Lehrer müssen nach Dorns Worten zwar grundsätzlich damit rechnen, dass sie von Schülern kritisiert werden. Die Bewertung im Internet mit weltweiter Zugänglichkeit sei jedoch eine unverhältnismäßige Steigerung. "Das Internet darf nicht mit einem Stammtisch oder Schulhof verwechselt werden, wo Äußerungen in einem abgegrenzten Bereich abgegeben werden", meinte Dorn. "Die Persönlichkeit eines Lehrers kann auf diese Art und Weise in wesentlich höherem Maße beeinträchtigt und verletzt werden als durch die übliche Mundpropaganda." Vertreter von Lehrerverbänden wiesen darauf hin, dass auch die Schulbehörden durch die Benotung beeinflusst werden könnten, etwa bei Beförderungen. Zudem sei gezieltes Mobbing von Lehrern auf der Webseite möglich.
Der Sprecher von spickmich.de, Bernd Dicks, sagte gegenüber dpa, die Datenschützer ließen außer Acht, dass Lehrer in ihrer Berufsausübung keine Privatpersonen seien. Die Benotung sei nichts anderes als eine Meinungsäußerung der Schüler. "Sie zu verbieten, würde einer Zensur gleichkommen", sagte Dicks. Bisher seien auf spickmich.de rund 250.000 Lehrkräfte bewertet worden. Die Durchschnittsnote liege bei 2,7. Dies zeige, dass die Schüler verantwortungsvoll mit der Bewertung umgingen.
Die Datenschutzaufsichtsbehörde für den nicht-öffentlichen Bereich überwacht die Einhaltung des Datenschutzes etwa im Gesundheitswesen, bei Versicherungen, Banken, Auskunfteien und beim Adresshandel bis hin zu Tele- und Mediendiensten. Sie ist bei der Regierung von Mittelfranken angesiedelt.
Siehe dazu auch:
- Dürfen Schüler ihre Lehrer im Internet benoten? Eine datenschutzrechtliche Betrachtung über die Veröffentlichung personenbezogener Daten im Internet, Bayerische Datenschutzaufsichtsbehörde für den nicht-öffentlichen Bereich
- Datenschützer halten Lehrer-Beurteilung im Internet für nicht rechtmäßig
- Landgericht Köln: Weiterhin gute Karten für Schülerportal "Spickmich"

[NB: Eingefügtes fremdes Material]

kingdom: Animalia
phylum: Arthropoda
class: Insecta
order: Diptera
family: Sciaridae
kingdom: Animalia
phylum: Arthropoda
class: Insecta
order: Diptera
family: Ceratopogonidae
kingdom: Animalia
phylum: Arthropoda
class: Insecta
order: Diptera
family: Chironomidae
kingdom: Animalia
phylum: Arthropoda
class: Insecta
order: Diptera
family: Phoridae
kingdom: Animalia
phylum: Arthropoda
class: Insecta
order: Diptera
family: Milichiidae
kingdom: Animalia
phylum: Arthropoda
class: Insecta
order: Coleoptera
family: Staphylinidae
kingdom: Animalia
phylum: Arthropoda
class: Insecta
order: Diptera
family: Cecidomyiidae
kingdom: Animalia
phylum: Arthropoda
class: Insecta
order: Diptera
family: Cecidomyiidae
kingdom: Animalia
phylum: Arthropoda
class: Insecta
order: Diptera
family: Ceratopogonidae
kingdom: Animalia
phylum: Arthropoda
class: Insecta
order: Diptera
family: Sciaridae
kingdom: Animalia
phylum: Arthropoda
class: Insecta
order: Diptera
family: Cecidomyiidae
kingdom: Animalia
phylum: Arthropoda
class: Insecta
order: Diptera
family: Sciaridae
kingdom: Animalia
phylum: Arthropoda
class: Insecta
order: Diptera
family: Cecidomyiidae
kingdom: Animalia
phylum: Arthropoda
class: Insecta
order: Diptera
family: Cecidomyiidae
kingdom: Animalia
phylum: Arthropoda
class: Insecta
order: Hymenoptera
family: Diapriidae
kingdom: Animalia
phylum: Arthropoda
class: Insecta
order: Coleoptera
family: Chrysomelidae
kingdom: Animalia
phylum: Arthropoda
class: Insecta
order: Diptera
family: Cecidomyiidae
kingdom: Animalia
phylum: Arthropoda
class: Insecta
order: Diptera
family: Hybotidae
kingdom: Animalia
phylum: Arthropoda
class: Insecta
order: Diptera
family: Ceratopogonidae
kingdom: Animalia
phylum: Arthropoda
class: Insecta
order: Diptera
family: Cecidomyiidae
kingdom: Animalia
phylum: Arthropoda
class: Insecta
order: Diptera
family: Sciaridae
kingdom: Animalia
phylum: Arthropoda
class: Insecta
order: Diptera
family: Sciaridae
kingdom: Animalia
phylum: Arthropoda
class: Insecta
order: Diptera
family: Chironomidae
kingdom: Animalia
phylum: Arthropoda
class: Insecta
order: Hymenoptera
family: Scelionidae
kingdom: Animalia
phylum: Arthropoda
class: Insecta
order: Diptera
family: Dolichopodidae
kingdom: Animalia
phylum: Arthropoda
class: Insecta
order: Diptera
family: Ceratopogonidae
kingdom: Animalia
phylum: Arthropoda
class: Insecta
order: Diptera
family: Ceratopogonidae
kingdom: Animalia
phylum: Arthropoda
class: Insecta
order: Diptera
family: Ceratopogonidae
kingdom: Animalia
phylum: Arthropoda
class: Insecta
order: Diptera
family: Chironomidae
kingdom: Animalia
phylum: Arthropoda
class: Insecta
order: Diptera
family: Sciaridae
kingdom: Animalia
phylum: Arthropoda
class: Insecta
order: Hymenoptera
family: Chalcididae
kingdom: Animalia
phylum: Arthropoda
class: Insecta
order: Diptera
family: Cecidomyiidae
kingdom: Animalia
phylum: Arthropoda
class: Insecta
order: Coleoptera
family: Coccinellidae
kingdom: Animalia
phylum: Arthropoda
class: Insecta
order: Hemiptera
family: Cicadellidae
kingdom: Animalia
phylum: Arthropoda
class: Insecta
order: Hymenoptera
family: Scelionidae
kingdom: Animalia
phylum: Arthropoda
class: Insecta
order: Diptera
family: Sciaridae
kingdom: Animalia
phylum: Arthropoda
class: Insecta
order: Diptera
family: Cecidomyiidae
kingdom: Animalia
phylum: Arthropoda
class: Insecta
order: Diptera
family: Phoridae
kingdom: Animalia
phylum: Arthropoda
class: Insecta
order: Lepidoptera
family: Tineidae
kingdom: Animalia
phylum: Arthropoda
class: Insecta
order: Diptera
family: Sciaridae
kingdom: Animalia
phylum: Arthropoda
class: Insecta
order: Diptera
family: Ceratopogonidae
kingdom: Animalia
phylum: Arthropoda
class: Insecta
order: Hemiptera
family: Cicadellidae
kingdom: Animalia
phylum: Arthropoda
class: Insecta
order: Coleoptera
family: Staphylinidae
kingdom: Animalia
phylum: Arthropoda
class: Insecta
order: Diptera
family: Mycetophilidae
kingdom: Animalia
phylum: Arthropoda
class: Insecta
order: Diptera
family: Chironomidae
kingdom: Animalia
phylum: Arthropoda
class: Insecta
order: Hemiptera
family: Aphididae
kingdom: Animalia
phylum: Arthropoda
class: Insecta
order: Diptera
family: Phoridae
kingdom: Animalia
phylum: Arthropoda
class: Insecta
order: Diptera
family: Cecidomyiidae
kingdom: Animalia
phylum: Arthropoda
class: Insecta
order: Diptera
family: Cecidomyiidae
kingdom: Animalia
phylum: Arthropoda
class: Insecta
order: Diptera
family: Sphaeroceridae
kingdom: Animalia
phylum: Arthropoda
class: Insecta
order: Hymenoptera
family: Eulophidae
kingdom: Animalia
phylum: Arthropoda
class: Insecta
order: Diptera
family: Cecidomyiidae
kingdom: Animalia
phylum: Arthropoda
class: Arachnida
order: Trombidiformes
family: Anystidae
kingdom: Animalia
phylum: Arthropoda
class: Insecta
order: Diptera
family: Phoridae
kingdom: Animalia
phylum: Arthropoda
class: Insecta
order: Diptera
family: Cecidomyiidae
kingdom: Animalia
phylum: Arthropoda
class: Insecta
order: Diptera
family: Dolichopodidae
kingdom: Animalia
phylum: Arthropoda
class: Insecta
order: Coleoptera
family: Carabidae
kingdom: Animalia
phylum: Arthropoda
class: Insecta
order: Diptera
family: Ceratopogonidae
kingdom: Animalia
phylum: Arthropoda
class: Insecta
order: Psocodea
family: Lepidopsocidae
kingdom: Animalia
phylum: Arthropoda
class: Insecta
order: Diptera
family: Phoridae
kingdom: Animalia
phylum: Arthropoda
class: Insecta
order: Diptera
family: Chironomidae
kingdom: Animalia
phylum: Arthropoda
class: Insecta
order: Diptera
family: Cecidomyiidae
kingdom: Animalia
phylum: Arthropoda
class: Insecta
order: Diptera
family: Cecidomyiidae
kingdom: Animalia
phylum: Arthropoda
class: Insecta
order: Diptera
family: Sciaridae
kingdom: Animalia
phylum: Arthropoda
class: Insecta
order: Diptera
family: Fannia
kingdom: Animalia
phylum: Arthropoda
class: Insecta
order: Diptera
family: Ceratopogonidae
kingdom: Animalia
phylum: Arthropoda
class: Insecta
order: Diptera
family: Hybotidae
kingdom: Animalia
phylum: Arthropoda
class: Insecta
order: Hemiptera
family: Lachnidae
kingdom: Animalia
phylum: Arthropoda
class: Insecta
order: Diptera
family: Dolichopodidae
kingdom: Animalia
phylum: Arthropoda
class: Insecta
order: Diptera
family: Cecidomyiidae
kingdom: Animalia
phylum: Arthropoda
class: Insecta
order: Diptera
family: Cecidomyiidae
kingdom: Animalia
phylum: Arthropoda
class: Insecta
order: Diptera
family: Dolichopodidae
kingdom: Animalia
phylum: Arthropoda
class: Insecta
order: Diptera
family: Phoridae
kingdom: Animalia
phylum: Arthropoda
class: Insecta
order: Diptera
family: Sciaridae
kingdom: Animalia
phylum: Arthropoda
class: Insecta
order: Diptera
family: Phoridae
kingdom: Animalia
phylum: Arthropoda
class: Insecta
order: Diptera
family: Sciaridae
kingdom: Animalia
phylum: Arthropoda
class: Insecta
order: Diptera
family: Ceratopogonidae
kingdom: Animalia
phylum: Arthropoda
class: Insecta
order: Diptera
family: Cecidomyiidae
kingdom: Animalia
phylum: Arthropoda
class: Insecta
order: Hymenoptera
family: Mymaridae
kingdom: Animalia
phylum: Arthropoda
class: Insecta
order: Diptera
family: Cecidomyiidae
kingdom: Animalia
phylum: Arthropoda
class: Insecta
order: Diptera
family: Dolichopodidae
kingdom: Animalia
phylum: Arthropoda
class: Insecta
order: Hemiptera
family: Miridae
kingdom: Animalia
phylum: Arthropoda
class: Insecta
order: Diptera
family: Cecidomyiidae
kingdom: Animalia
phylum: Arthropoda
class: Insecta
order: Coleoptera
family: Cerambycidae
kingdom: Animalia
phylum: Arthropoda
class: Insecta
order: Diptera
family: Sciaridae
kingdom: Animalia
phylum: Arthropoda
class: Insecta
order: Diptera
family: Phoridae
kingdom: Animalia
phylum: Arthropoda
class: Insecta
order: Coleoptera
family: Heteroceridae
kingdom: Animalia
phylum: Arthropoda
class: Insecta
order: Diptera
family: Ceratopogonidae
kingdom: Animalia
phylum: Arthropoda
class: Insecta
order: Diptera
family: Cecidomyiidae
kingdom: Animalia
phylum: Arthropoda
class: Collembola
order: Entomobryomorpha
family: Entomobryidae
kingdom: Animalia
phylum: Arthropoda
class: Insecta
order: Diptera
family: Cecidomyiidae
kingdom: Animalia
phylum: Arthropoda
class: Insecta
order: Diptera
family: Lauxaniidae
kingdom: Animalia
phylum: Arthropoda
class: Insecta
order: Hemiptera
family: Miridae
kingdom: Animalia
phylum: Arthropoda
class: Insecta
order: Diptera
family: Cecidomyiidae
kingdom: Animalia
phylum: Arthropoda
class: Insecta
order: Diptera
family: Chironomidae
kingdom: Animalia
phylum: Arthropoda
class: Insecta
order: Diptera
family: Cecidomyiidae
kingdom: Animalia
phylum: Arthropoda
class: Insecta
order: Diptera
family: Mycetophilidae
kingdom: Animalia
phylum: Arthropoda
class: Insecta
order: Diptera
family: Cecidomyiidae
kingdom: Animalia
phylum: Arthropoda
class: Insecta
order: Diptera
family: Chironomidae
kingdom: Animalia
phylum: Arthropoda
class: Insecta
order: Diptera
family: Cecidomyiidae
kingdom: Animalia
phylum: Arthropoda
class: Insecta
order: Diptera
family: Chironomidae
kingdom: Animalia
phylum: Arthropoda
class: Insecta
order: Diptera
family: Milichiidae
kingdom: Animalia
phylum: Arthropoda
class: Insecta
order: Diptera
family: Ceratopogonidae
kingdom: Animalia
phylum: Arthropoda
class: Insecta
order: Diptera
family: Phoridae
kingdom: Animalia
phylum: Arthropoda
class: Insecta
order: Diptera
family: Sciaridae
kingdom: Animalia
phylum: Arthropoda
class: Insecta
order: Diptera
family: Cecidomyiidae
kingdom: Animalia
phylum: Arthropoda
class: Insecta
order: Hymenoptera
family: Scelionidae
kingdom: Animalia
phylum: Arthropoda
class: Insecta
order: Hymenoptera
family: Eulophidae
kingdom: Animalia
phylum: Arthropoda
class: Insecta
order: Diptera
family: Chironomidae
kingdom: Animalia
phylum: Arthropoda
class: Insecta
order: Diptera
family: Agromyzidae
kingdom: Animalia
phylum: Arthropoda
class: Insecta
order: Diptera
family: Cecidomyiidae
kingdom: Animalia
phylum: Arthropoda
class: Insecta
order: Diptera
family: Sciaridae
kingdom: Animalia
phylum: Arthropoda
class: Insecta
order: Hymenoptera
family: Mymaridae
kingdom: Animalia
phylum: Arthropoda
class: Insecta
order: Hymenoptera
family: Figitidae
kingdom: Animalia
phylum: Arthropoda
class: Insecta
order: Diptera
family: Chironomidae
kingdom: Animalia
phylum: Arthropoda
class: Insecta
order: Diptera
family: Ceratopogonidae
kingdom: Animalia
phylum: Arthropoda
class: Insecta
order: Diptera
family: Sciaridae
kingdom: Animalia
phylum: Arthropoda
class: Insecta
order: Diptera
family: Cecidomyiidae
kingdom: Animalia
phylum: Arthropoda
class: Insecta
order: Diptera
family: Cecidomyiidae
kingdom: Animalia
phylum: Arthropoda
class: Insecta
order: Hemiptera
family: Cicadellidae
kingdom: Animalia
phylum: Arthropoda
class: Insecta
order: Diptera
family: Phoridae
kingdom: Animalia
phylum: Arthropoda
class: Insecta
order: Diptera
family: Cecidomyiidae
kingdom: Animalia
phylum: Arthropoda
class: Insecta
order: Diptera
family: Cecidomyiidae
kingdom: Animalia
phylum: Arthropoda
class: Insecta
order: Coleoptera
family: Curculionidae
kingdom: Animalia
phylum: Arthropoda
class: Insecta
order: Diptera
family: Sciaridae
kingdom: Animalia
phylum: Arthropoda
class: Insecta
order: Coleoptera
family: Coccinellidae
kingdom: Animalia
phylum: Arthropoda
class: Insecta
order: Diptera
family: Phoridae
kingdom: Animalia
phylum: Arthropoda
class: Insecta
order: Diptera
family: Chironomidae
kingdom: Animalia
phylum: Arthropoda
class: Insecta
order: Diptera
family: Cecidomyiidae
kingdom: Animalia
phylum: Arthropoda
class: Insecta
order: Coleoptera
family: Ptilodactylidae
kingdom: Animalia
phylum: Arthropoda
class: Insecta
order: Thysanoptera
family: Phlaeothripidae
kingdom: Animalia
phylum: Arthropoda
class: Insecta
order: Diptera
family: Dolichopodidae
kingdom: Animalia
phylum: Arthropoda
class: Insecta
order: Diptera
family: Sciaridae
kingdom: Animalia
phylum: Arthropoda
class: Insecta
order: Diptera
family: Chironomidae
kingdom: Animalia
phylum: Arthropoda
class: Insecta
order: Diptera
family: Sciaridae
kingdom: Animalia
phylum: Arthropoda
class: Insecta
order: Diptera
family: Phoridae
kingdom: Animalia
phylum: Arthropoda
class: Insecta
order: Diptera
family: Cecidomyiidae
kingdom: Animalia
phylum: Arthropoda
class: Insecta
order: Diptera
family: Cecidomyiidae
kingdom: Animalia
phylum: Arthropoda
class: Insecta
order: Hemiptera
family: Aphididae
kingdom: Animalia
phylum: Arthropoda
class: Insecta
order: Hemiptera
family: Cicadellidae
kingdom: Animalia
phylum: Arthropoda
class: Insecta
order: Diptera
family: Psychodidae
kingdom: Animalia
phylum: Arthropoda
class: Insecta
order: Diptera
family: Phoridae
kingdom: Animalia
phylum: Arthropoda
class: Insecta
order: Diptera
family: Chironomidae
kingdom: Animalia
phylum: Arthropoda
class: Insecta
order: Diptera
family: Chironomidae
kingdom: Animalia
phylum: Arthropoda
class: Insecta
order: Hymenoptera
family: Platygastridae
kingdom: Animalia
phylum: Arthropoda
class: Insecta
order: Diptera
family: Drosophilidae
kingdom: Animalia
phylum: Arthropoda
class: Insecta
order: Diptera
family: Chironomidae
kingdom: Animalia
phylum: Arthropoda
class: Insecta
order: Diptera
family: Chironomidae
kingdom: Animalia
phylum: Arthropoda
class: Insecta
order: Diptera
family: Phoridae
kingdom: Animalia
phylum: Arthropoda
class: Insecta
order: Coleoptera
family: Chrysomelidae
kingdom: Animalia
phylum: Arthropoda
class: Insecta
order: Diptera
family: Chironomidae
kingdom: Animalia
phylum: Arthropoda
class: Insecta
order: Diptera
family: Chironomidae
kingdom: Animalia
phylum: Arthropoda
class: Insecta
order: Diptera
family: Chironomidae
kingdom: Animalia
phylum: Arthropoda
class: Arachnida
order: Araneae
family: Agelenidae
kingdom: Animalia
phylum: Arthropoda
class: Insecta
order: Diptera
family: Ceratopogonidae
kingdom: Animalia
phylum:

- Streit um Lehrerbenotungen im Internet beschäftigt erneut Landgericht
- Oberlandesgericht: Lehrer-Benotung im Internet ist rechtens
- CDU-Schulministerin will Ende von Lehrerbewertungen im Internet
- Oberlandesgericht: Lehrer müssen öffentliche Benotung im Internet dulden
- Gericht bestätigt: Schüler dürfen Lehrer im Internet benoten
- Philologenverband für schärfere Maßnahmen gegen Internet-Mobbing
- Gericht: Benotung von Lehrerin im Internet rechtens
- Ministerien in Nordrhein-Westfalen gegen Online-Mobbing von Lehrern
- Gericht: Schüler dürfen Lehrer im Internet benoten
- Deutscher Lehrerverband klagt über Mobbing im Internet
- Britische Lehrer klagen weiterhin über Mobbing im Internet
(dpa) / (jk)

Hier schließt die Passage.